2) L’intervention des banques centrales

Depuis quelques années, les banques centrales détiennent beaucoup de titres émis par les Etats, ce qui était très rare avant la crise de 2009. La Banque de France détenait ainsi environ 18 % de la dette publique française à la fin de 2019 dans le cadre des instructions de la BCE.

Les banques centrales pourraient prêter beaucoup plus aux Etats et leur reprêter ensuite systématiquement les montants nécessaires au remboursement de leurs prêts initiaux. Elles pourraient même leur acheter des obligations perpétuelles, dont le capital n’est jamais remboursé, ou tout au moins des obligations à très long terme. Elles pourraient ainsi leur assurer un financement perpétuel et illimité excluant tout risque de défaut de paiement.

Les banques centrales ont toutefois pour mandat d’assurer la stabilité des prix. En pratique, il s’agit de maintenir l’inflation à proximité d’un objectif qui est aujourd’hui souvent de 2 %. Or, si les économistes sont partagés sur les perspectives d’inflation, on ne peut pas exclure qu’elle reparte et qu’elle dépasse l’objectif des banques centrales, même si celui-ci est relevé. Le risque de reprise de l’inflation sera d’autant plus important que le déficit et la dette publics seront sur une trajectoire de hausse non maîtrisée. A plus ou moins long terme, les facteurs de production seront en effet pleinement utilisés ce qui poussera les prix et salaires à la hausse.
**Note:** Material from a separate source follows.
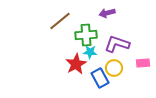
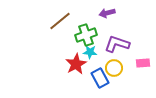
green cross: rotated 15 degrees counterclockwise
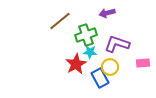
yellow circle: moved 4 px left, 1 px up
Si l’inflation repart, les banques centrales devront utiliser les instruments dont elles disposent pour la maîtriser : augmenter les taux d’intérêt et réduire leurs actifs, y compris leurs créances sur les Etats. Ceux-ci risquent alors de se retrouver dans la situation décrite dans le cadre des analyses « traditionnelles » de l’endettement public présentées ci-dessus, à savoir un taux d’intérêt supérieur au taux de croissance du PIB exigeant un excédent primaire d’autant plus important que la dette est élevée pour la stabiliser. Si la dette est alors beaucoup plus importante qu’aujourd’hui, l’effort nécessaire risque d’être impossible. Dans ces conditions, la banque centrale ne pouvant plus prêter à l’Etat si elle reste indépendante et respecte son mandat, les créanciers de l’Etat risquent de prendre peur et de provoquer une crise en exigeant des taux d’intérêt encore plus forts.
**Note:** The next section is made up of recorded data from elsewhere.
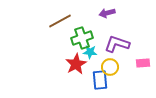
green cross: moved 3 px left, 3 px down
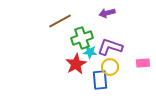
purple L-shape: moved 7 px left, 3 px down
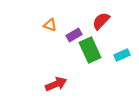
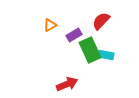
orange triangle: rotated 48 degrees counterclockwise
cyan rectangle: moved 16 px left; rotated 35 degrees clockwise
red arrow: moved 11 px right
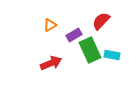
cyan rectangle: moved 6 px right
red arrow: moved 16 px left, 21 px up
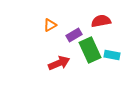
red semicircle: rotated 36 degrees clockwise
red arrow: moved 8 px right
Au total, le financement de l’Etat par la banque centrale repousse dans le temps le risque de crise des finances publiques, tant que l’inflation ne repart pas, mais sans l’éliminer. En réduisant le risque de crise à court terme et en incitant à augmenter la dette, le financement par la banque centrale peut même augmenter le risque de crise à plus long terme

La crise de 2020 a conduit certains économistes à recommander l’annulation des dettes des Etats vis-à-vis de leur banque centrale. Cette question est traitée dans une note sur ce site qui rappelle également les particularités de la zone euro au regard du financement des Etats par la banque centrale.

 

[1] Selon cette définition de la soutenabilité qui est celle retenue pour l’Etat. La soutenabilité des établissements publics s’apprécie en tenant compte des prévisions de recettes.

[2] Développée notamment dans « The sustainability of fiscal policy: new answers to an old question »; Olivier Blanchard et alii ; OECD economic studies, 1990.
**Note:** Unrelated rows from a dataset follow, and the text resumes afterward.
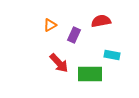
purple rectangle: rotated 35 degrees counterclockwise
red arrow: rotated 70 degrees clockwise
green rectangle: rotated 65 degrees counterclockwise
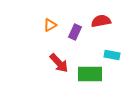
purple rectangle: moved 1 px right, 3 px up
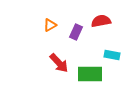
purple rectangle: moved 1 px right
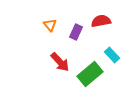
orange triangle: rotated 40 degrees counterclockwise
cyan rectangle: rotated 35 degrees clockwise
red arrow: moved 1 px right, 1 px up
green rectangle: rotated 40 degrees counterclockwise
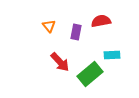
orange triangle: moved 1 px left, 1 px down
purple rectangle: rotated 14 degrees counterclockwise
cyan rectangle: rotated 49 degrees counterclockwise
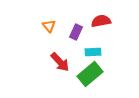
purple rectangle: rotated 14 degrees clockwise
cyan rectangle: moved 19 px left, 3 px up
[3] La croissance potentielle est généralement exprimée en volume. Pour la convertir en valeur, il faut retenir une hypothèse de taux d’évolution à moyen terme du prix du PIB.

[4] En pratique, l’écart, (le « spread ») entre ce taux et celui d’emprunts considérés comme non risqués.

[5] En déflatant leur croissance en valeur par l’indice du prix du PIB.

[6] A partir de 2023 car la période 2020-2022 sera marquée par la montée puis la décrue des mesures d’urgence.